Elliot Zashin from NorthsidePOWER explains that Pina lost his job last year, and tried repeatedly to get a modification to stay in his home but without luck. Pina did find another job, but TCF demanded thousands of dollars upfront before they would consider modification. On February 14th, despite those attempts, he is scheduled for eviction. Considering, however, the overwhelming backlog of foreclosures, and the Cook County sheriff’s hardly secret views regarding rampant misuse and even fraud by banks and lenders, Pina may be able to remain in his home for the time being. Says Zashin, who spoke with an ill Pina earlier, Josh “is living in limbo and started to pack up his things just in case.”
A week from Valentines day, the day Pina is scheduled for eviction, the activists themed the protest “Have a Heart.”

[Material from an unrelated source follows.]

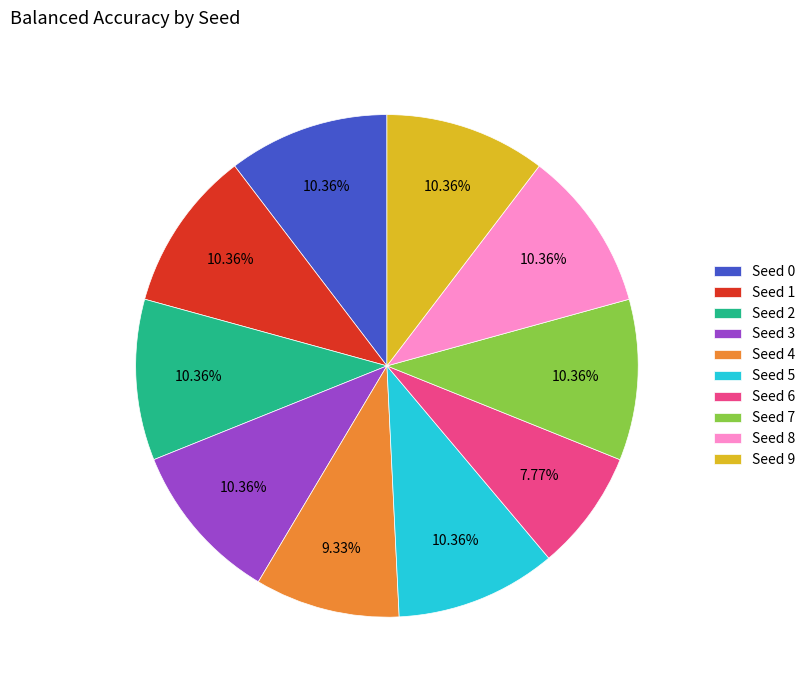

Combined, what portion of the pie is Seed 4 and Seed 5?

19.7%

“It is not the plan for anyone to get arrested here today,” organizer Megan Selby told the gathered protesters. Quickly she outlined the action, which would culminate in a song sung to the bank officers to the tune of Simon and Garfunkel’s “Cecilia,” and a presentation of a red paper valentine heart to the branch manager.
Several more activists arrive. At precsiely 11:30 they all crossed to the bank together and quietly entered the lobby. With 900poundgorilla, a news crew arrived from the local Spanish-speaking station.
“I would request that there is to be no filming or photographs inside the bank,” branch manager, Anastasios Drankus, ordered, before turning to a presentation and plea for Pina from Selby Clearly unnerved by the media attention, Drankus ordered all filming to stop and directed an employee to diall 911.
Undaunted, the protesters then knelt chorused:
TCF, you’re breaking my heart
You’re shaing my neighborhood lately
Oh, TCF, I’m done on my knees
I’m begging you please save my home, please save my home.
With that, they stood and filed quietly from the bank, and back across the street. Several police units arrived shortly after, but left within a few moments, with a cursory warning for the slowly dispersing activists not to return to the bank.
“The nanks aren’t use to being held accountable,” said Brian Murray, a long time activist. “People don’t get in people’s faces and demand answers.”
He blames the post-war progressives who were content to just get along and not make waves. That changed during the 1960s, but even many of those leaders retreated or simply gave up. The pop psychology, escape into your mind attitude, unchecked consumerism and a corporate and entertainment dominated culture erased or reversed much of what progressives and liberals set out to accomplish in the Sixties. it sounds like a new generation has taken up that standard, So deep is the damage done to human rights, the economy and the political system, it is impossible any longer to look the other way.